Electronic Health Records (EHR) contain enormous amounts of data that may be used to facilitate cancer treatment discovery, guide quality and safety initiatives, and enhance patient satisfaction. Currently, data from clinical visits (i.e., the conversation between clinician and patient) are interpreted and compressed by clinicians who write it directly into the medical record. This process misses much that transpires in the clinical encounter, risks error, and results in lost opportunities to deeply understand how our care impacts outcomes. We propose to use advanced computer science methods to embed audio-recordings of clinical encounters into the EHR, employ machine-learning analytics to harness this rich data source, ensure that what actually transpires between patients and clinicians in the exam room is included in outcome analyses, and to thus transform clinical care by capturing, measuring, and accounting for the full breadth of patient experience.

Automatic Classification of Clear Cell Renal Tumors Using Deep Learning: Implications for Diagnosis and Prediction of Metastasis

Winner: Jan Heng

The abstract for this prize has not been published at the request of the award winner.

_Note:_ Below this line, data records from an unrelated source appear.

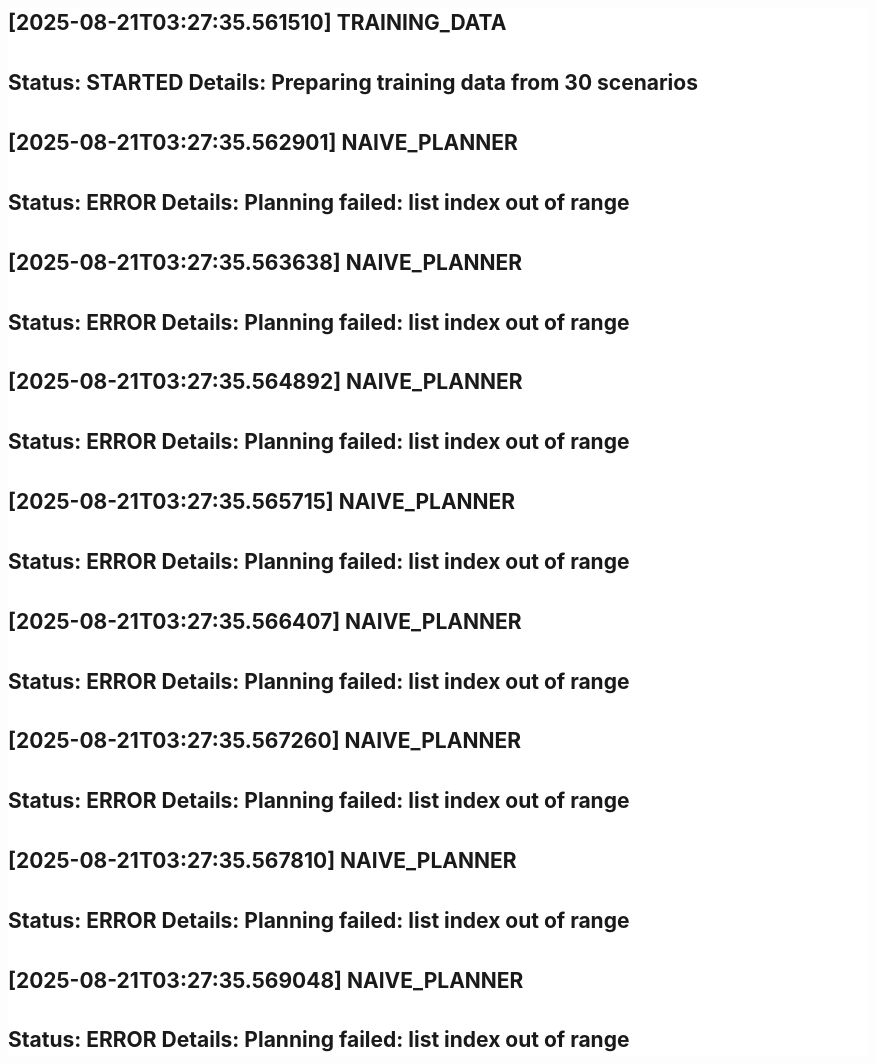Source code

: ## [2025-08-21T03:27:35.561510] TRAINING_DATA
**Status:** STARTED
**Details:** Preparing training data from 30 scenarios
--------------------------------------------------

## [2025-08-21T03:27:35.562901] NAIVE_PLANNER
**Status:** ERROR
**Details:** Planning failed: list index out of range
--------------------------------------------------

## [2025-08-21T03:27:35.563638] NAIVE_PLANNER
**Status:** ERROR
**Details:** Planning failed: list index out of range
--------------------------------------------------

## [2025-08-21T03:27:35.564892] NAIVE_PLANNER
**Status:** ERROR
**Details:** Planning failed: list index out of range
--------------------------------------------------

## [2025-08-21T03:27:35.565715] NAIVE_PLANNER
**Status:** ERROR
**Details:** Planning failed: list index out of range
--------------------------------------------------

## [2025-08-21T03:27:35.566407] NAIVE_PLANNER
**Status:** ERROR
**Details:** Planning failed: list index out of range
--------------------------------------------------

## [2025-08-21T03:27:35.567260] NAIVE_PLANNER
**Status:** ERROR
**Details:** Planning failed: list index out of range
--------------------------------------------------

## [2025-08-21T03:27:35.567810] NAIVE_PLANNER
**Status:** ERROR
**Details:** Planning failed: list index out of range
--------------------------------------------------

## [2025-08-21T03:27:35.569048] NAIVE_PLANNER
**Status:** ERROR
**Details:** Planning failed: list index out of range
--------------------------------------------------
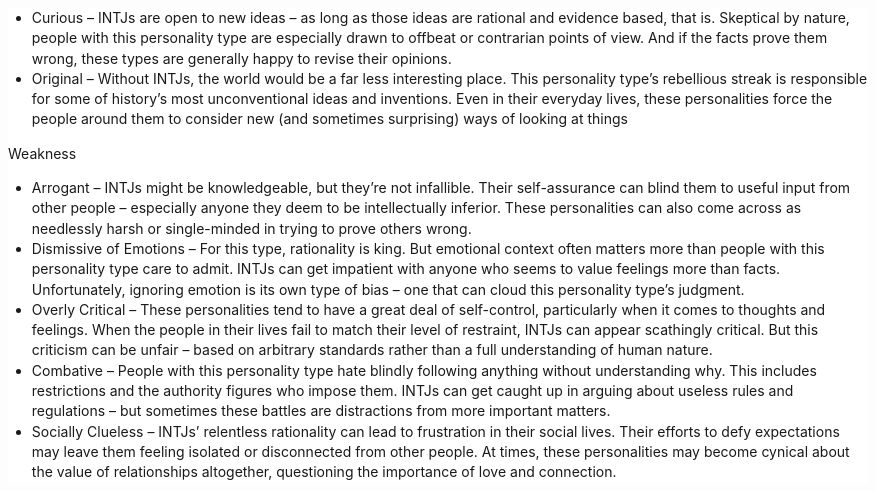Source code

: - Curious – INTJs are open to new ideas – as long as those ideas are rational and evidence based, that is. Skeptical by nature, people with this personality type are especially drawn to offbeat or contrarian points of view. And if the facts prove them wrong, these types are generally happy to revise their opinions.
- Original – Without INTJs, the world would be a far less interesting place. This personality type’s rebellious streak is responsible for some of history’s most unconventional ideas and inventions. Even in their everyday lives, these personalities force the people around them to consider new (and sometimes surprising) ways of looking at things


Weakness
- Arrogant – INTJs might be knowledgeable, but they’re not infallible. Their self-assurance can blind them to useful input from other people – especially anyone they deem to be intellectually inferior. These personalities can also come across as needlessly harsh or single-minded in trying to prove others wrong.
- Dismissive of Emotions – For this type, rationality is king. But emotional context often matters more than people with this personality type care to admit. INTJs can get impatient with anyone who seems to value feelings more than facts. Unfortunately, ignoring emotion is its own type of bias – one that can cloud this personality type’s judgment.
- Overly Critical – These personalities tend to have a great deal of self-control, particularly when it comes to thoughts and feelings. When the people in their lives fail to match their level of restraint, INTJs can appear scathingly critical. But this criticism can be unfair – based on arbitrary standards rather than a full understanding of human nature.
- Combative – People with this personality type hate blindly following anything without understanding why. This includes restrictions and the authority figures who impose them. INTJs can get caught up in arguing about useless rules and regulations – but sometimes these battles are distractions from more important matters.
- Socially Clueless – INTJs’ relentless rationality can lead to frustration in their social lives. Their efforts to defy expectations may leave them feeling isolated or disconnected from other people. At times, these personalities may become cynical about the value of relationships altogether, questioning the importance of love and connection.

Computational Approaches to Assessing Breast Asymmetry for Early Detection of Breast Cancer

Winner: Rulla Tamimi

Wide-spread mammographic screening as well as improvements in breast cancer treatment have greatly improved 5-year survival rates for breast cancer. However, the sensitivity of mammography is still not ideal and is lower in younger women and women with dense breasts. It may be possible to use big data and computational solutions to improve the sensitivity of mammographic screening and improve early detection of breast cancer. We and others have observed that the patterns of breast density are very similar in comparing the right and left breast from the same woman. However, when women are diagnosed with breast cancer it is primarily in only one breast. We hypothesize that there are early divergences in breast density patterns between the breasts that are detectable through imaging that could be early predictors of breast cancer. If there were automated ways to compare asymmetry in breast tissue patterns (i.e., spatial variation in breast density and features) between breasts over time, we may be able to detect breast cancers even earlier. Additionally, comparing breasts may help to control for differences that influence patterns at different time points such as technical issues (e.g., compression, mammographic machine, positioning on machine), and individual differences over time (e.g., changes in weight, hormone use, menopausal status).

Mental Health Related Visits in Pediatric Emergency Departments Over Time: Differences in Age Groups, Socioeconomic Status, and Race/Ethnicity

Winner: Anna Abrams

The abstract for this prize has not been published at the request of the award winner.